(Dataset entries)
:::::
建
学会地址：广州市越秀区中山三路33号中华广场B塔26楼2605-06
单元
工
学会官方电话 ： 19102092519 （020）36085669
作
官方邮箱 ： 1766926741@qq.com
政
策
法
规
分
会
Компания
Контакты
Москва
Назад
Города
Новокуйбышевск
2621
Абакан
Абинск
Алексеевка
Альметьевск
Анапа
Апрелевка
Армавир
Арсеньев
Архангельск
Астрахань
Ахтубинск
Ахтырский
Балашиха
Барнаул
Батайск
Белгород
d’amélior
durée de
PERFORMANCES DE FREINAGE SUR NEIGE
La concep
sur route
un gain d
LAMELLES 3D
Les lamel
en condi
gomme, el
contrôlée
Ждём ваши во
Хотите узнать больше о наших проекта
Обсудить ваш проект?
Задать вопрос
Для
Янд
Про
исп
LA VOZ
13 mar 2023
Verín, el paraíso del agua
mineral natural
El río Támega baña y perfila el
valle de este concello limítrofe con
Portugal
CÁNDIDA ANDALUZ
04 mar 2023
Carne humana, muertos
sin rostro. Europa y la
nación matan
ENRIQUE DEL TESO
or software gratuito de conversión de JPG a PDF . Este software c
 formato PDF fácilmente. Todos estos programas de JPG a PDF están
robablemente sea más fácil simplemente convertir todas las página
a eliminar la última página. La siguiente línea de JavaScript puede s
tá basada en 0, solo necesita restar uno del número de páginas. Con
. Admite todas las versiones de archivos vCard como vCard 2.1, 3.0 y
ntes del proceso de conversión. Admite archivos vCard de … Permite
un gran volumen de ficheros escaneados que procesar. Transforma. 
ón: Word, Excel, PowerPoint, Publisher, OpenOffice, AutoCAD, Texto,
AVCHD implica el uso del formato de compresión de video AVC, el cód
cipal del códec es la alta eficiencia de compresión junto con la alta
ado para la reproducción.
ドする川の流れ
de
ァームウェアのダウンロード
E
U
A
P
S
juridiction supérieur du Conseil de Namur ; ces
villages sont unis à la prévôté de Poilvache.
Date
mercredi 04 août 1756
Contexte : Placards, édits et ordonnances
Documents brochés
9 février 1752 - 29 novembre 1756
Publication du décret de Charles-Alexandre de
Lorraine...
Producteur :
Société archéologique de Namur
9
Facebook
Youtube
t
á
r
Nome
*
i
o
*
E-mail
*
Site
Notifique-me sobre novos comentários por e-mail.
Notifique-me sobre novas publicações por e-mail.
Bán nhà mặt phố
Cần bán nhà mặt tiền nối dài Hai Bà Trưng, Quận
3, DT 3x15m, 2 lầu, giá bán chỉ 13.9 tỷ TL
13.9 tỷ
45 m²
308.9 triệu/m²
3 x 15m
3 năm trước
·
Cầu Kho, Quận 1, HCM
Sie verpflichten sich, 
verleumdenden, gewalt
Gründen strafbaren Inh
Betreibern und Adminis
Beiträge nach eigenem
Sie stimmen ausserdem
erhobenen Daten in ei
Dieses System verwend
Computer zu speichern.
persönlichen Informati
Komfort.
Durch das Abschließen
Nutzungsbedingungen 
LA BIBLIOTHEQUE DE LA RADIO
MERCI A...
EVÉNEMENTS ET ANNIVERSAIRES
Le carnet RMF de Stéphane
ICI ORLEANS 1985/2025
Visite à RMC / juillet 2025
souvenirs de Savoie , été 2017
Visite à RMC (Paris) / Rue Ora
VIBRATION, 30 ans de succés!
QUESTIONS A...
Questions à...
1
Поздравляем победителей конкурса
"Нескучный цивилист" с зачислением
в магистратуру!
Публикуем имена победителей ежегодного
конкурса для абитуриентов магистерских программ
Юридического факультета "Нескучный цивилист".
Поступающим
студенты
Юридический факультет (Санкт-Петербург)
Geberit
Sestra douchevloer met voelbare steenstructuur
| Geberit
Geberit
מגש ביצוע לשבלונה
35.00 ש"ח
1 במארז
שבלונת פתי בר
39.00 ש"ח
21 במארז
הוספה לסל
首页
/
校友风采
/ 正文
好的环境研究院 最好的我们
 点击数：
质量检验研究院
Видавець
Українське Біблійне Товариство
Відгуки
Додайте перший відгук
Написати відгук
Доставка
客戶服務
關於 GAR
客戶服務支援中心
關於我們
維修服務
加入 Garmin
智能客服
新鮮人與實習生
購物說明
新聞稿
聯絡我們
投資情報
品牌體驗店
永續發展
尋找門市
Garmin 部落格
:::::
### Your task
The entries need to be set down again in full, with no word changed.

### Output
建
学会地址：广州市越秀区中山三路33号中华广场B塔26楼2605-06
单元
工
学会官方电话 ： 19102092519 （020）36085669
作
官方邮箱 ： 1766926741@qq.com
政
策
法
规
分
会
Компания
Контакты
Москва
Назад
Города
Новокуйбышевск
2621
Абакан
Абинск
Алексеевка
Альметьевск
Анапа
Апрелевка
Армавир
Арсеньев
Архангельск
Астрахань
Ахтубинск
Ахтырский
Балашиха
Барнаул
Батайск
Белгород
d’amélior
durée de
PERFORMANCES DE FREINAGE SUR NEIGE
La concep
sur route
un gain d
LAMELLES 3D
Les lamel
en condi
gomme, el
contrôlée
Ждём ваши во
Хотите узнать больше о наших проекта
Обсудить ваш проект?
Задать вопрос
Для
Янд
Про
исп
LA VOZ
13 mar 2023
Verín, el paraíso del agua
mineral natural
El río Támega baña y perfila el
valle de este concello limítrofe con
Portugal
CÁNDIDA ANDALUZ
04 mar 2023
Carne humana, muertos
sin rostro. Europa y la
nación matan
ENRIQUE DEL TESO
or software gratuito de conversión de JPG a PDF . Este software c
 formato PDF fácilmente. Todos estos programas de JPG a PDF están
robablemente sea más fácil simplemente convertir todas las página
a eliminar la última página. La siguiente línea de JavaScript puede s
tá basada en 0, solo necesita restar uno del número de páginas. Con
. Admite todas las versiones de archivos vCard como vCard 2.1, 3.0 y
ntes del proceso de conversión. Admite archivos vCard de … Permite
un gran volumen de ficheros escaneados que procesar. Transforma. 
ón: Word, Excel, PowerPoint, Publisher, OpenOffice, AutoCAD, Texto,
AVCHD implica el uso del formato de compresión de video AVC, el cód
cipal del códec es la alta eficiencia de compresión junto con la alta
ado para la reproducción.
ドする川の流れ
de
ァームウェアのダウンロード
E
U
A
P
S
juridiction supérieur du Conseil de Namur ; ces
villages sont unis à la prévôté de Poilvache.
Date
mercredi 04 août 1756
Contexte : Placards, édits et ordonnances
Documents brochés
9 février 1752 - 29 novembre 1756
Publication du décret de Charles-Alexandre de
Lorraine...
Producteur :
Société archéologique de Namur
9
Facebook
Youtube
t
á
r
Nome
*
i
o
*
E-mail
*
Site
Notifique-me sobre novos comentários por e-mail.
Notifique-me sobre novas publicações por e-mail.
Bán nhà mặt phố
Cần bán nhà mặt tiền nối dài Hai Bà Trưng, Quận
3, DT 3x15m, 2 lầu, giá bán chỉ 13.9 tỷ TL
13.9 tỷ
45 m²
308.9 triệu/m²
3 x 15m
3 năm trước
·
Cầu Kho, Quận 1, HCM
Sie verpflichten sich, 
verleumdenden, gewalt
Gründen strafbaren Inh
Betreibern und Adminis
Beiträge nach eigenem
Sie stimmen ausserdem
erhobenen Daten in ei
Dieses System verwend
Computer zu speichern.
persönlichen Informati
Komfort.
Durch das Abschließen
Nutzungsbedingungen 
LA BIBLIOTHEQUE DE LA RADIO
MERCI A...
EVÉNEMENTS ET ANNIVERSAIRES
Le carnet RMF de Stéphane
ICI ORLEANS 1985/2025
Visite à RMC / juillet 2025
souvenirs de Savoie , été 2017
Visite à RMC (Paris) / Rue Ora
VIBRATION, 30 ans de succés!
QUESTIONS A...
Questions à...
1
Поздравляем победителей конкурса
"Нескучный цивилист" с зачислением
в магистратуру!
Публикуем имена победителей ежегодного
конкурса для абитуриентов магистерских программ
Юридического факультета "Нескучный цивилист".
Поступающим
студенты
Юридический факультет (Санкт-Петербург)
Geberit
Sestra douchevloer met voelbare steenstructuur
| Geberit
Geberit
מגש ביצוע לשבלונה
35.00 ש"ח
1 במארז
שבלונת פתי בר
39.00 ש"ח
21 במארז
הוספה לסל
首页
/
校友风采
/ 正文
好的环境研究院 最好的我们
 点击数：
质量检验研究院
Видавець
Українське Біблійне Товариство
Відгуки
Додайте перший відгук
Написати відгук
Доставка
客戶服務
關於 GAR
客戶服務支援中心
關於我們
維修服務
加入 Garmin
智能客服
新鮮人與實習生
購物說明
新聞稿
聯絡我們
投資情報
品牌體驗店
永續發展
尋找門市
Garmin 部落格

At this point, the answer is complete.